- Born: 1925
- Died: 23 June 2014 (aged 89) Chennai, Tamil Nadu, India
- Occupation: film director
- Children: 3

= I. N. Murthy =

Indian film director

I. N. Murthy was an Indian film director, known for his spy thrillers, featuring actor Jaishankar in the 1970s.

==Film career==
Murthy came to Chennai in the early 1950s and worked with directors like Soundararajan Ayyangar, V. Nagayya and T. R. Ramanna. He collaborated with N. T. Rama Rao as the executive director of ‘Seetarama Kalyanam’, an award-winning feature.
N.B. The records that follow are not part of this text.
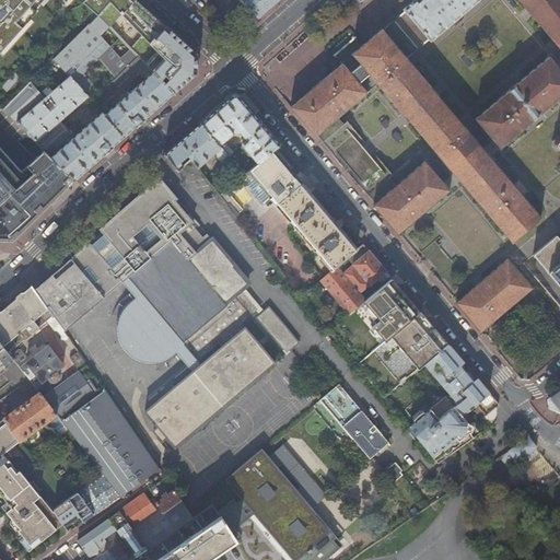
[(0,0),(0,51),(35,12),(34,10),(38,4),(41,6),(45,0),(0,0)]
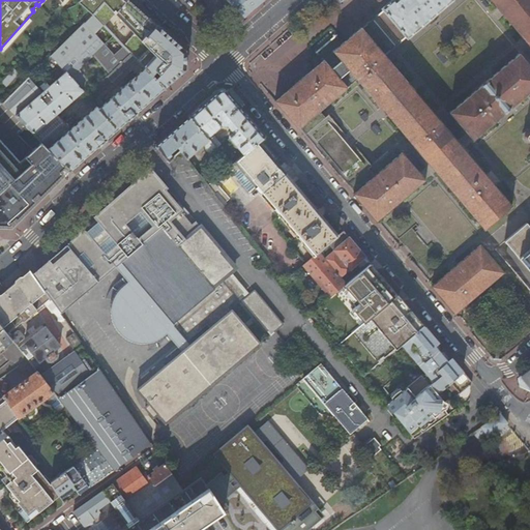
[(41,94),(29,79),(2,105),(41,142),(70,171),(185,69),(185,52),(127,0),(80,0),(78,2),(92,16),(50,57),(65,74),(41,94)]
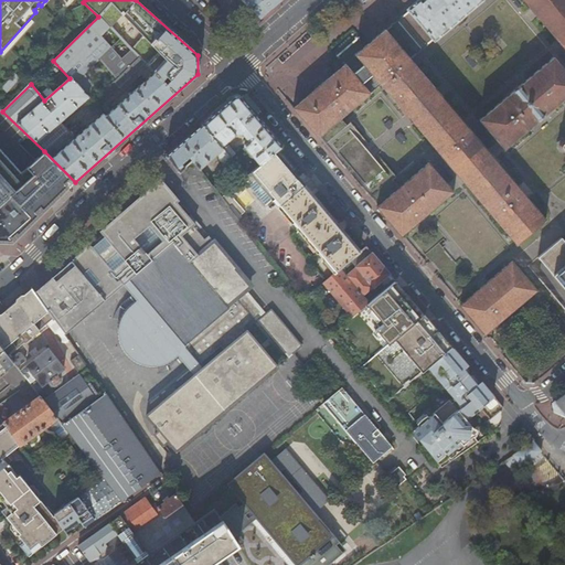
[(236,21),(251,8),(243,0),(215,0),(235,20),(236,21)]
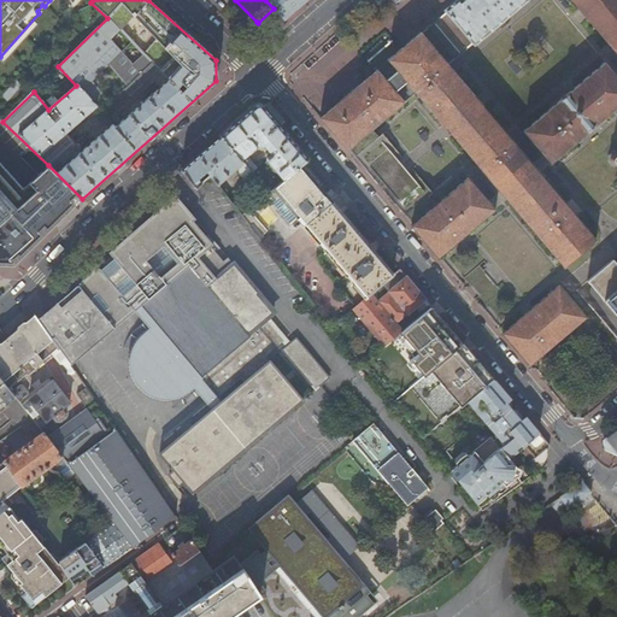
[(265,0),(274,9),(285,22),(307,0),(265,0)]
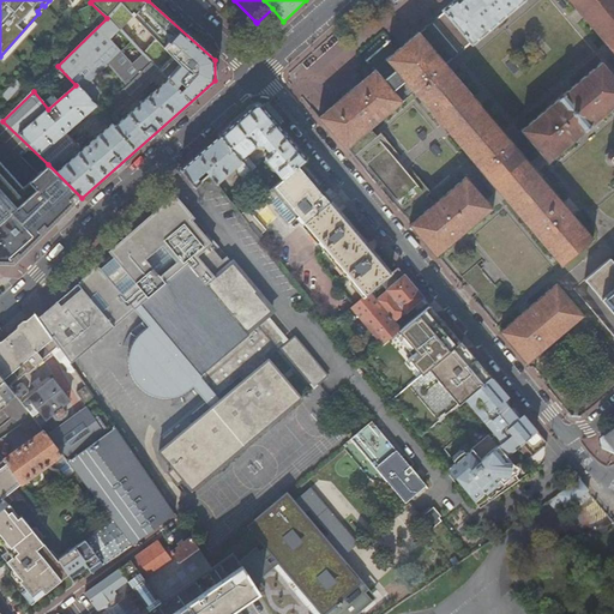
[(444,12),(435,19),(462,52),(470,44),(471,46),(500,22),(524,1),(523,0),(459,0),(458,1),(456,0),(455,0),(443,11),(444,12)]
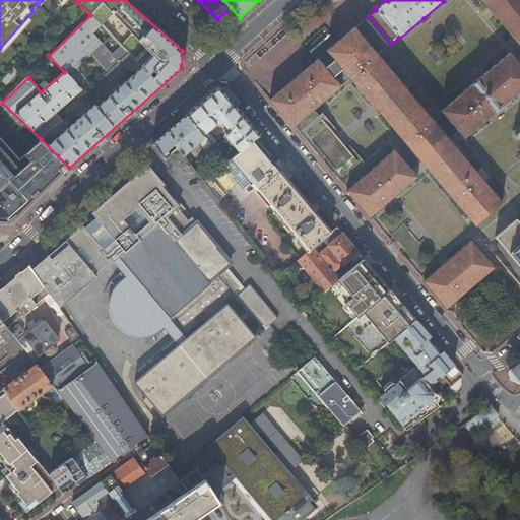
[(519,0),(479,0),(519,45),(518,46),(519,47),(519,0)]
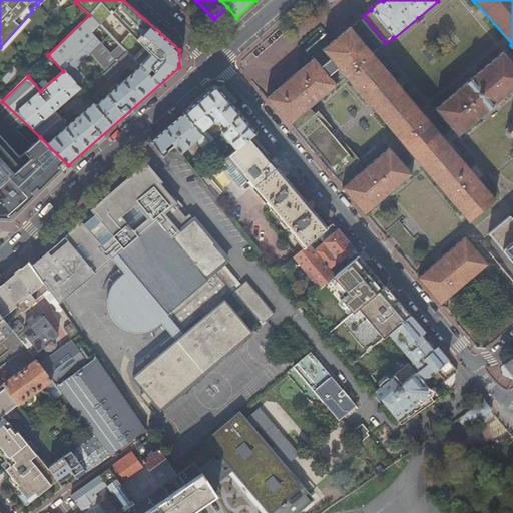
[(316,57),(338,83),(345,78),(346,78),(375,113),(402,90),(373,56),(373,55),(379,49),(356,23),(350,28),(349,27),(322,50),(323,51),(316,57)]
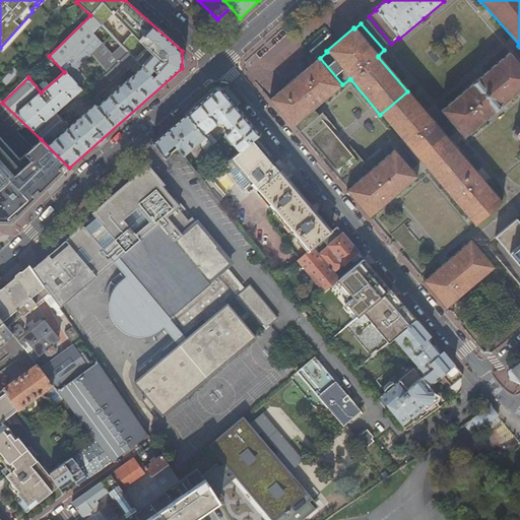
[(519,65),(509,53),(440,111),(463,138),(519,90),(519,65)]
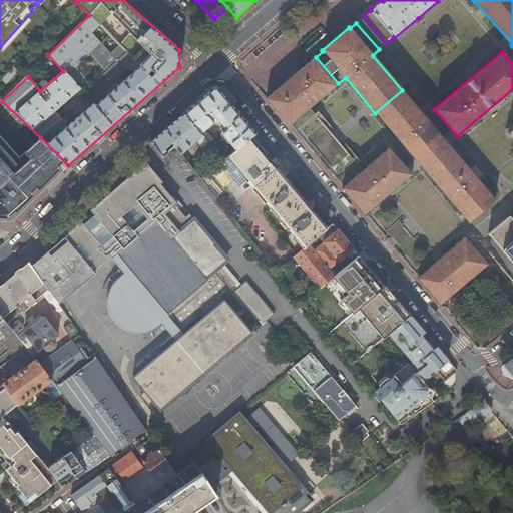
[(289,125),(309,108),(338,83),(316,57),(281,86),(266,99),(289,125)]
He introduced stars such as Srividya, Murali Mohan and Giri Babu.

==Partial filmography==

| Year | Film | Language | Notes |
|---|---|---|---|
| 1964 | Sabhash Suri | Telugu |  |
| 1968 | Sukha Dukhalu | Telugu |  |
| 1969 | Atthai Magal | Tamil |  |
| 1969 | Jagath Kiladeelu | Telugu |  |
| 1970 | Kannan Varuvan | Tamil |  |
| 1972 | Kadhalikka Vanga | Tamil |  |
| 1972 | Delhi To Madras | Tamil |  |
| 1972 | Varaverpu | Tamil |  |
| 1973 | Jagame Maya | Telugu |  |

==Personal life==
Murthy had three sons. He died on 23 June 2014.